_To do_
In the article on Yogi Adityanath, transcribe everything from "Adityanath, an accused" down to "to address grievances.", keeping every word and punctuation mark unchanged.

Top of Page text

Photographs of gods and Lord Buddha adorn the walls of BJP MP Yogi Adityanath's office at the Gorakhnath temple complex. In a corner of the 70-year-old room, his staff members sit on the floor before typewriters drafting complaints ranging from a property dispute between two brothers to problems at the BRD medical College. It is here that Adityanath, a four-time MP from Gorakhpur, spends at least an hour every morning all through the year holding a janata durbar.
Outside the temple, the 42-year-old head priest who will set a record of being the youngest to get five consecutive Lok Sabha terms if he wins this time, talks of "taking ahead the fight for development and Hindutva". But, he does not aspire for any role for himself if the BJP comes to power. "I work for a mission. We work as people's representatives for development," he told dna.
For the saffron-clad hardliner, Hindutva, a word BJP's prime ministerial candidate Narendra Modi has consciously evaded, is intrinsic to his political and spiritual life. "It ensures security for all and development... Security from gunda raj and any government's dictatorship," he says addressing a gathering outside the medical college late at night.
He talks of Japanese Encephalitis, which has been Gorakhpur's bane, problems of sugarcane farmers and the fertilizer factory as he takes on the SP, BSP and Congress. "We will not allow anyone to do injustice to the people of Gorakhpur," he promises.
Adityanath, an accused in Gorakhpur's 2007 riots, has clearly etched a place for himself in Eastern UP's politics. About Hindutva missing from Modi's discourse, he says "see the manifesto, nobody shouts I am a Hindu."
To a question on priorities for the state, he says "addressing its identity crisis, ensuring victory in 2017 assembly polls and special package for UP."
Dwarka Tiwari, who has worked with him for 17 years, says "maharaj" as Adityanath is commonly called, begins his day at 3.30 am and first takes a round of the temple and goes to the gaushala. He then returns to his residence, which is above his office, and begins work at 8.30 am at the accounts office. After the janata darbar, he leaves on a mission to some village or another. Tiwari says over a thousand letters are written each day to address grievances.

Bottom of Page text
Top of Extracted data

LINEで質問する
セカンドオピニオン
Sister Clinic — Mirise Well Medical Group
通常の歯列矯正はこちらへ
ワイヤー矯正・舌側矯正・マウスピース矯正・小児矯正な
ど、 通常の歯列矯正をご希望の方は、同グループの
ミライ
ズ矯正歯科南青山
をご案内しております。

Bottom of Extracted data
Top of Extracted data

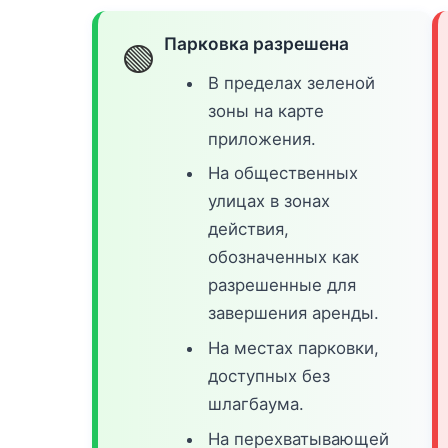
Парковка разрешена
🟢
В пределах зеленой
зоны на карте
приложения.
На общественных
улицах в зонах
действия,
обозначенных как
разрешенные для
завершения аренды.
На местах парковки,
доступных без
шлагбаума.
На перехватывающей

Bottom of Extracted data

_Output_
Adityanath, an accused in Gorakhpur's 2007 riots, has clearly etched a place for himself in Eastern UP's politics. About Hindutva missing from Modi's discourse, he says "see the manifesto, nobody shouts I am a Hindu."
To a question on priorities for the state, he says "addressing its identity crisis, ensuring victory in 2017 assembly polls and special package for UP."
Dwarka Tiwari, who has worked with him for 17 years, says "maharaj" as Adityanath is commonly called, begins his day at 3.30 am and first takes a round of the temple and goes to the gaushala. He then returns to his residence, which is above his office, and begins work at 8.30 am at the accounts office. After the janata darbar, he leaves on a mission to some village or another. Tiwari says over a thousand letters are written each day to address grievances.